Ho iniziato questo romanzo con qualche sussiego nei confronti di alcune scelte che mi sembravano troppo scontate o molto furbe: l'agente Santosuso imbranato e comico come il Catarella di Montalbano o il D'Intino di Rocco Schiavone, l'anatomopatologo forense Bencivenni, toscano come il Fumagalli di Schiavone e pingue come il dottor Pasquano di Montalbano. Persino la classifica dei fastidi all'interno del commissariato, che classifica al grado "Bones 22" il caso del macabro ritrovamento, sembrava ricalcata sulla hit parade delle "rotture di coglioni" del vicequestore di Aosta Rocco Schiavone.
Ma poi il romanzo prende una sua voce, e non è quella dei protagonisti principali. È piuttosto quella di Marisa Bonacina in Mandelli, moglie del protagonista, affettuosa e intelligente, paziente ma tenace, in una parola: buona.
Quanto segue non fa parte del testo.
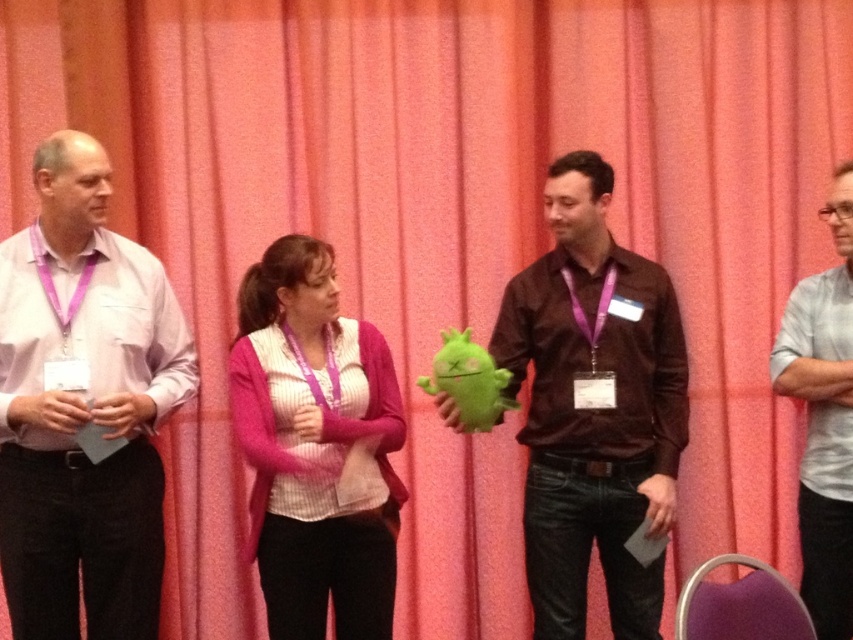
Where is `matte pink shirt at left`? The width and height of the screenshot is (853, 640). matte pink shirt at left is located at coordinates (83, 406).

Can you confirm if matte pink shirt at left is positioned above pink fuzzy sweater at center?

Indeed, matte pink shirt at left is positioned over pink fuzzy sweater at center.

Identify the location of matte pink shirt at left. pos(83,406).

Where is `matte pink shirt at left`? matte pink shirt at left is located at coordinates (83, 406).

What do you see at coordinates (593, 406) in the screenshot? I see `matte brown shirt at center` at bounding box center [593, 406].

Does matte brown shirt at center have a greater height compared to pink fuzzy sweater at center?

Correct, matte brown shirt at center is much taller as pink fuzzy sweater at center.

Does point (576, 513) come closer to viewer compared to point (352, 563)?

No, (576, 513) is behind (352, 563).

You are a GUI agent. You are given a task and a screenshot of the screen. Output one action in this format:
    pyautogui.click(x=<x>, y=<y>)
    Task: Click on the matte brown shirt at center
    This screenshot has height=640, width=853.
    Given the screenshot: What is the action you would take?
    pyautogui.click(x=593, y=406)

Does point (142, 266) come in front of point (630, 340)?

Yes, it is.

Who is shorter, matte pink shirt at left or matte brown shirt at center?

Standing shorter between the two is matte pink shirt at left.

Is point (22, 467) more distant than point (608, 547)?

No, it is not.

You are a GUI agent. You are given a task and a screenshot of the screen. Output one action in this format:
    pyautogui.click(x=<x>, y=<y>)
    Task: Click on the matte pink shirt at left
    The image size is (853, 640).
    Given the screenshot: What is the action you would take?
    pyautogui.click(x=83, y=406)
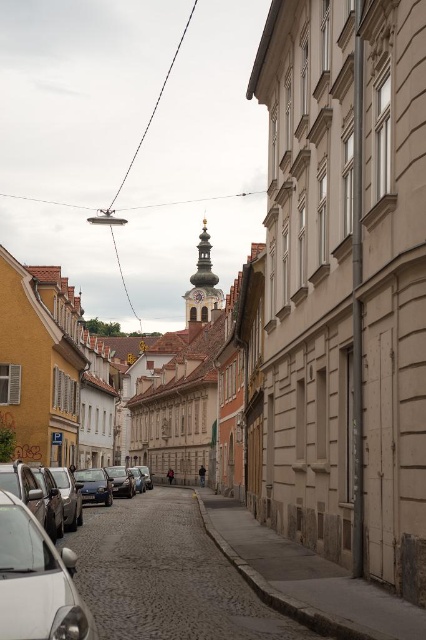
In the scene shown: You are a delivery person trying to navigate through the narrow cobblestone street. You need to pass by the silver metallic car at lower left. Which direction should you turn to continue along the smooth cobblestone alley at center?

You should turn to the right to continue along the smooth cobblestone alley at center since it is located to the right of the silver metallic car at lower left.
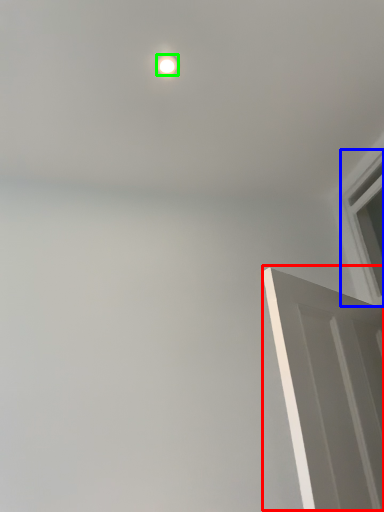
Question: Considering the real-world distances, which object is closest to door (highlighted by a red box)? window (highlighted by a blue box) or lighting (highlighted by a green box).

Choices:
 (A) window
 (B) lighting

Answer: (A)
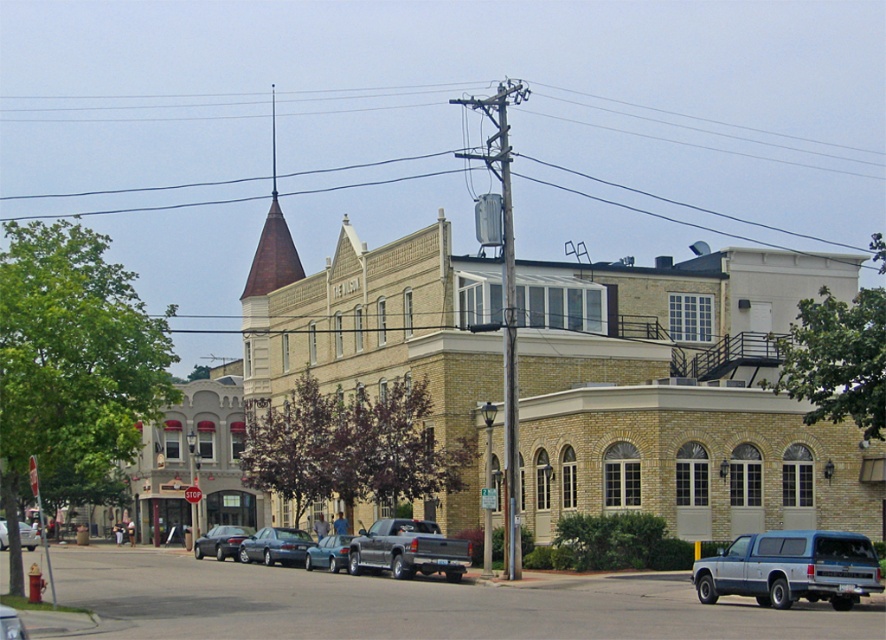
From the picture: Is beige brick building at center shorter than metallic gray truck at center?

Incorrect, beige brick building at center's height does not fall short of metallic gray truck at center's.

Which is in front, point (535, 506) or point (379, 522)?

Point (379, 522) is in front.

Is point (381, 292) behind point (366, 538)?

Yes.

Where is `beige brick building at center`? beige brick building at center is located at coordinates (682, 396).

Does metallic gray truck at center have a lesser height compared to brown clay spire at upper center?

Indeed, metallic gray truck at center has a lesser height compared to brown clay spire at upper center.

Is metallic gray truck at center further to the viewer compared to brown clay spire at upper center?

No, it is in front of brown clay spire at upper center.

Which is in front, point (354, 560) or point (273, 227)?

Point (354, 560)

Locate an element on the screen. metallic gray truck at center is located at coordinates (408, 548).

Between metallic gray truck at center and metallic gray sedan at lower left, which one is positioned lower?

metallic gray truck at center

Is metallic gray truck at center positioned in front of metallic gray sedan at lower left?

No, it is behind metallic gray sedan at lower left.

Between point (378, 560) and point (9, 609), which one is positioned in front?

Point (9, 609) is more forward.

In order to click on metallic gray truck at center in this screenshot , I will do `click(408, 548)`.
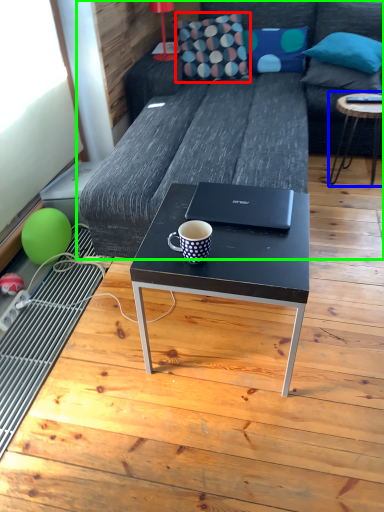
Question: Estimate the real-world distances between objects in this image. Which object is farther from throw pillow (highlighted by a red box), table (highlighted by a blue box) or studio couch (highlighted by a green box)?

Choices:
 (A) table
 (B) studio couch

Answer: (A)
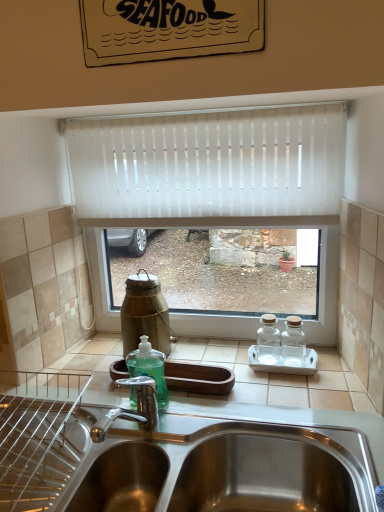
Question: Is green glass bottle at center not near stainless steel sink at lower center?

Choices:
 (A) no
 (B) yes

Answer: (A)

Question: Considering the relative positions of green glass bottle at center and stainless steel sink at lower center in the image provided, is green glass bottle at center to the right of stainless steel sink at lower center from the viewer's perspective?

Choices:
 (A) yes
 (B) no

Answer: (B)

Question: From the image's perspective, is green glass bottle at center on stainless steel sink at lower center?

Choices:
 (A) yes
 (B) no

Answer: (A)

Question: From a real-world perspective, is green glass bottle at center on top of stainless steel sink at lower center?

Choices:
 (A) no
 (B) yes

Answer: (B)

Question: Considering the relative sizes of green glass bottle at center and stainless steel sink at lower center in the image provided, is green glass bottle at center smaller than stainless steel sink at lower center?

Choices:
 (A) yes
 (B) no

Answer: (A)

Question: Based on their sizes in the image, would you say stainless steel sink at lower center is bigger or smaller than green glass bottle at center?

Choices:
 (A) big
 (B) small

Answer: (A)

Question: Is stainless steel sink at lower center in front of or behind green glass bottle at center in the image?

Choices:
 (A) behind
 (B) front

Answer: (B)

Question: From a real-world perspective, is stainless steel sink at lower center positioned above or below green glass bottle at center?

Choices:
 (A) above
 (B) below

Answer: (B)

Question: Is stainless steel sink at lower center wider or thinner than green glass bottle at center?

Choices:
 (A) wide
 (B) thin

Answer: (A)

Question: Do you think white vertical blinds at center is within stainless steel sink at lower center, or outside of it?

Choices:
 (A) outside
 (B) inside

Answer: (A)

Question: Considering the positions of white vertical blinds at center and stainless steel sink at lower center in the image, is white vertical blinds at center bigger or smaller than stainless steel sink at lower center?

Choices:
 (A) small
 (B) big

Answer: (A)

Question: Does point (135, 197) appear closer or farther from the camera than point (244, 459)?

Choices:
 (A) closer
 (B) farther

Answer: (B)

Question: From a real-world perspective, is white vertical blinds at center positioned above or below stainless steel sink at lower center?

Choices:
 (A) below
 (B) above

Answer: (B)

Question: Does point click(145, 309) appear closer or farther from the camera than point click(31, 453)?

Choices:
 (A) closer
 (B) farther

Answer: (B)

Question: Looking at the image, does green glass bottle at center seem bigger or smaller compared to stainless steel sink at lower center?

Choices:
 (A) big
 (B) small

Answer: (B)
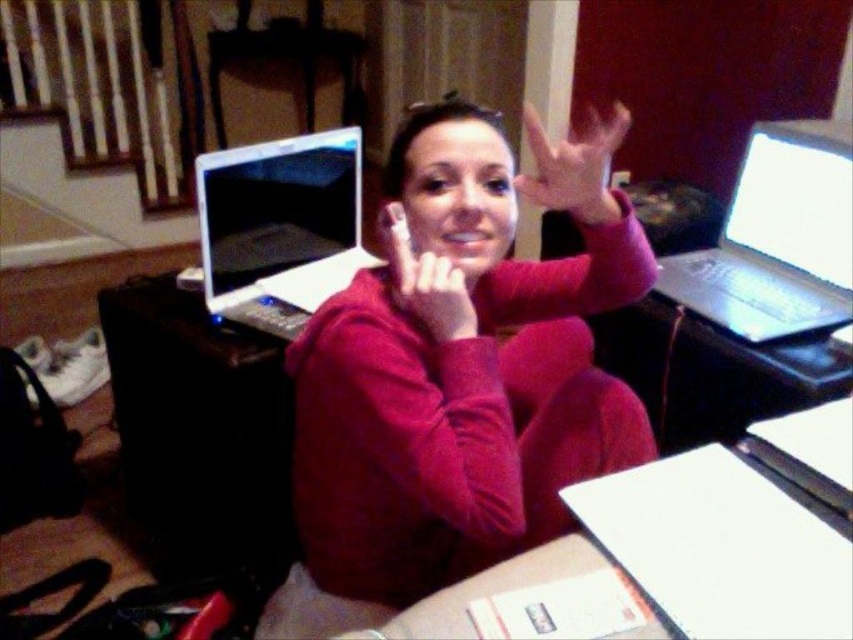
You are trying to place the matte pink hand at upper center on top of the white plastic laptop at center. Will it fit without hanging over the edges?

The white plastic laptop at center might be wider than matte pink hand at upper center, so it might fit without hanging over the edges, but there is uncertainty due to the word

You are a photographer taking a picture of the scene. The white plastic laptop at center and the matte pink hand at upper center are both in the frame. Which object is closer to the camera?

The matte pink hand at upper center is closer to the camera because it is above the white plastic laptop at center, which is positioned below it.

You are organizing a desk and need to place a new item between the white plastic laptop at center and the matte pink fabric at lower center. Based on their positions, where should you place the new item?

The white plastic laptop at center is above the matte pink fabric at lower center, so you should place the new item between them either below the laptop and above the fabric or in the space between their positions.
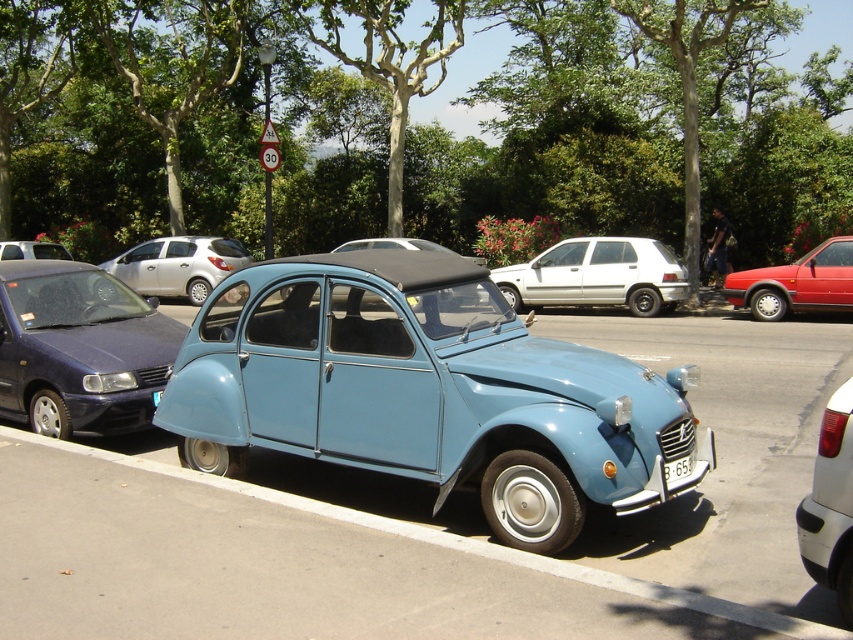
Is light blue metallic car at center to the right of matte black car at left from the viewer's perspective?

Yes, light blue metallic car at center is to the right of matte black car at left.

Identify the location of light blue metallic car at center. (426, 392).

Find the location of a particular element. The width and height of the screenshot is (853, 640). light blue metallic car at center is located at coordinates (426, 392).

Who is positioned more to the right, white glossy tail light at lower right or white plastic license plate at lower center?

white glossy tail light at lower right

Which is below, white glossy tail light at lower right or white plastic license plate at lower center?

Positioned lower is white plastic license plate at lower center.

Who is more forward, (816, 461) or (677, 461)?

Point (816, 461) is more forward.

In order to click on white glossy tail light at lower right in this screenshot , I will do `click(830, 502)`.

Between matte black car at left and white plastic license plate at lower center, which one has more height?

With more height is matte black car at left.

Is point (22, 252) less distant than point (685, 460)?

No.

Locate an element on the screen. This screenshot has width=853, height=640. matte black car at left is located at coordinates (32, 250).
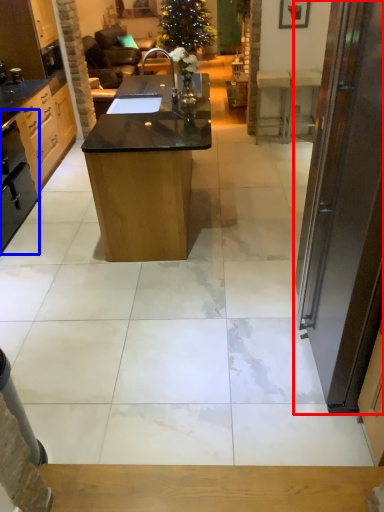
Question: Which object is closer to the camera taking this photo, door (highlighted by a red box) or appliance (highlighted by a blue box)?

Choices:
 (A) door
 (B) appliance

Answer: (A)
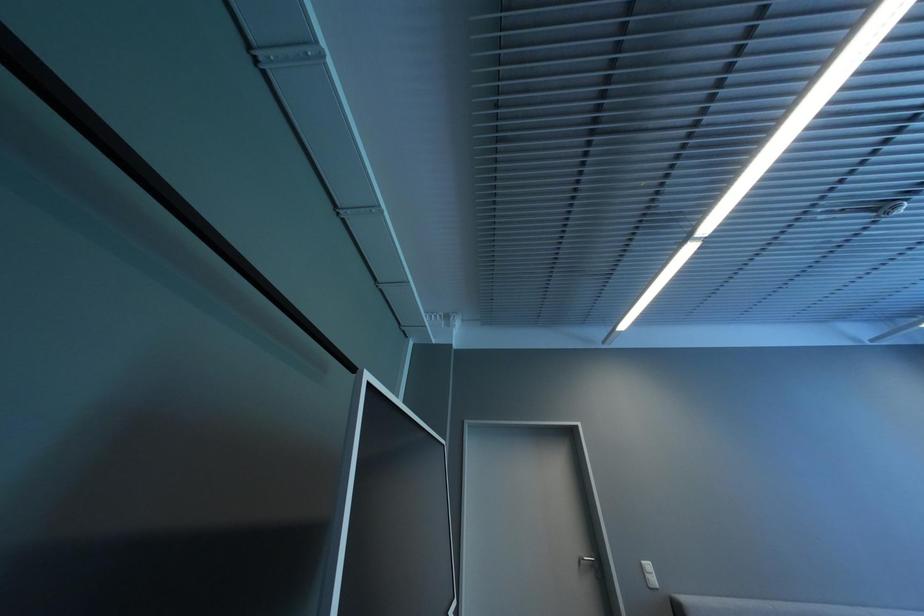
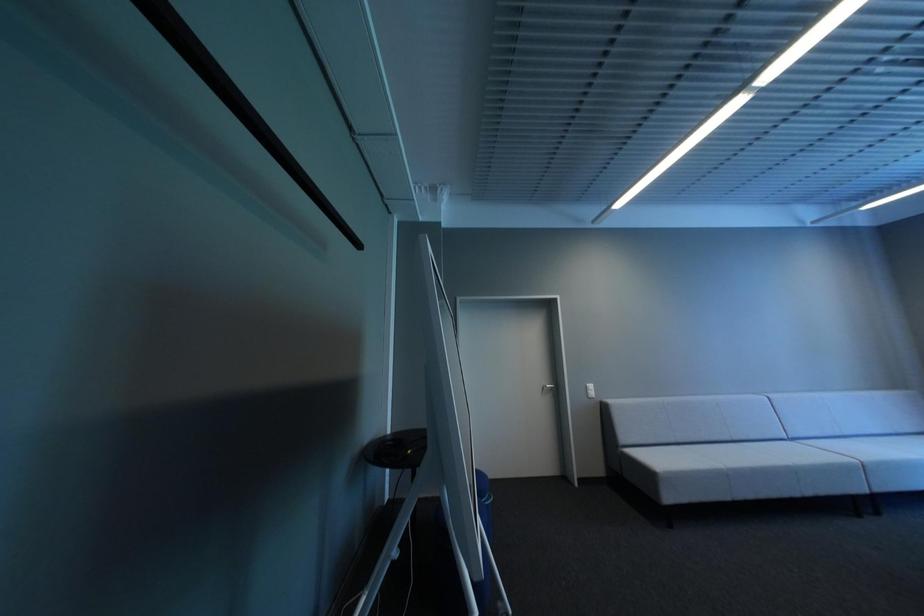
Question: The images are taken continuously from a first-person perspective. In which direction are you moving?

Choices:
 (A) Left
 (B) Right
 (C) Forward
 (D) Backward

Answer: (A)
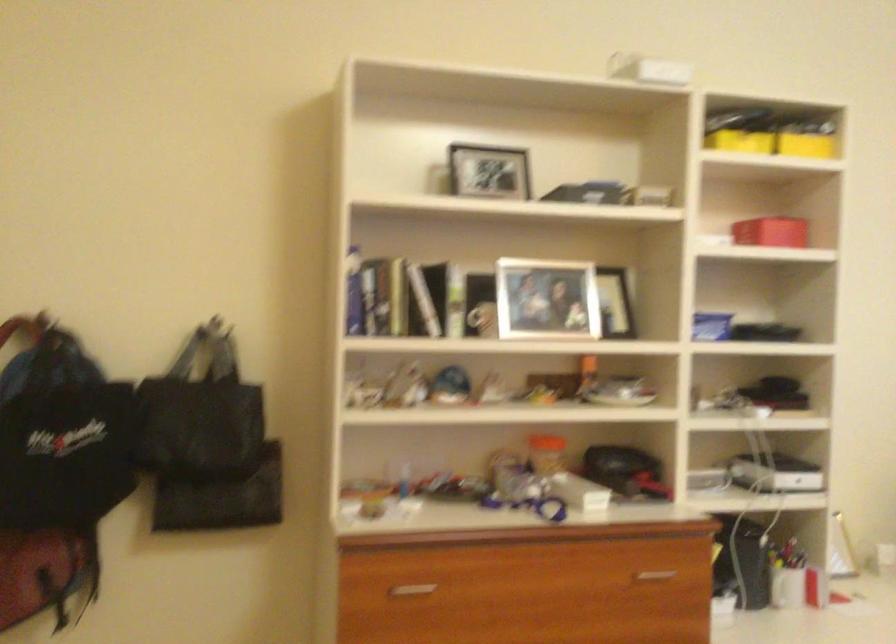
Lo chiama per cognome lei, "il suo Mandelli", e rappresenta, per lui che è immerso quotidianamente nelle più bieche aberrazioni del Male, quel porto sicuro di Bene che gli permette di fare il suo mestiere, e di farlo bene.
Come al solito, quando recensisco un giallo, cerco mille scuse per parlare di altro, perché svelare tanto è un'offesa alle fatiche dello scrittore e al piacere del lettore. Dico però che questo primo romanzo di Cerone appartiene a quella ridottissima categoria di libri che fanno desiderare che ve ne sia un secondo, e poi un terzo, e poi un altro ancora. Non perché si concluda con un finale aperto (le tessere dei due casi vanno ciascuna al posto giusto e tutto è chiaro), ma perché farebbe piacere passare ancora del tempo insieme a Mario Mandelli e sua moglie Marisa.